Request: Type the data below again exactly. Omit all pictures.
--- Available data ---
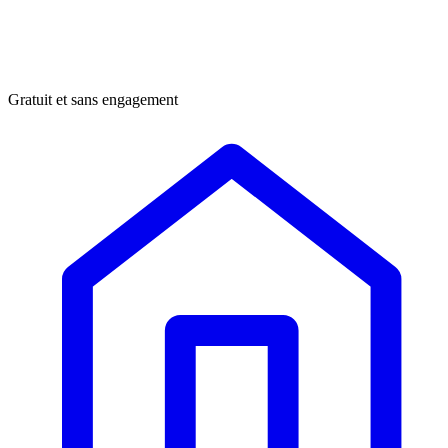
Gratuit et sans engagement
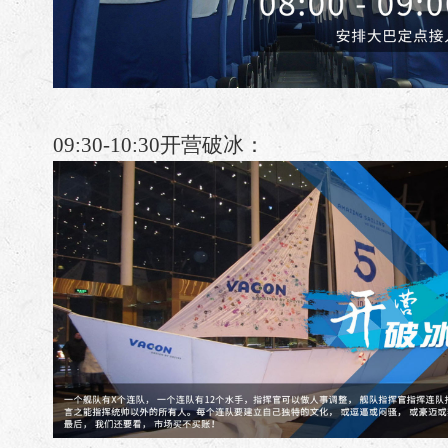
09:30-10:30
开营破冰：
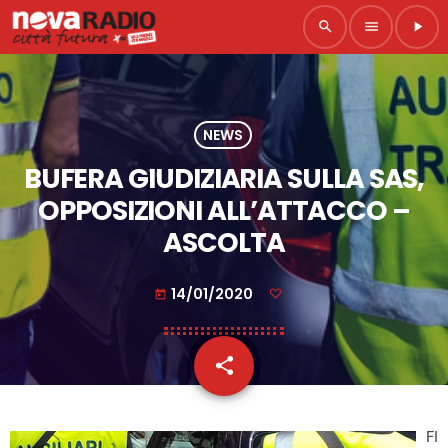
search
menu
play_arrow
NEWS
BUFERA GIUDIZIARIA SULLA SAS,
OPPOSIZIONI ALL’ATTACCO –
ASCOLTA
14/01/2020
today
share
email
FI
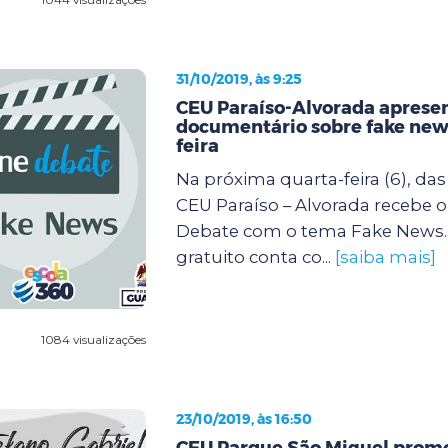
31/10/2019, às 9:25
CEU Paraíso-Alvorada aprese
documentário sobre fake new
feira
Na próxima quarta-feira (6), das 
CEU Paraíso – Alvorada recebe o
Debate com o tema Fake News.
gratuito conta co...
[saiba mais]
1084 visualizações
23/10/2019, às 16:50
CEU Parque São Miguel prom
---
Your response:
Gratuit et sans engagement
09:30-10:30
开营破冰：
search
menu
play_arrow
NEWS
BUFERA GIUDIZIARIA SULLA SAS,
OPPOSIZIONI ALL’ATTACCO –
ASCOLTA
14/01/2020
today
share
email
FI
31/10/2019, às 9:25
CEU Paraíso-Alvorada aprese
documentário sobre fake new
feira
Na próxima quarta-feira (6), das 
CEU Paraíso – Alvorada recebe o
Debate com o tema Fake News.
gratuito conta co...
[saiba mais]
1084 visualizações
23/10/2019, às 16:50
CEU Parque São Miguel prom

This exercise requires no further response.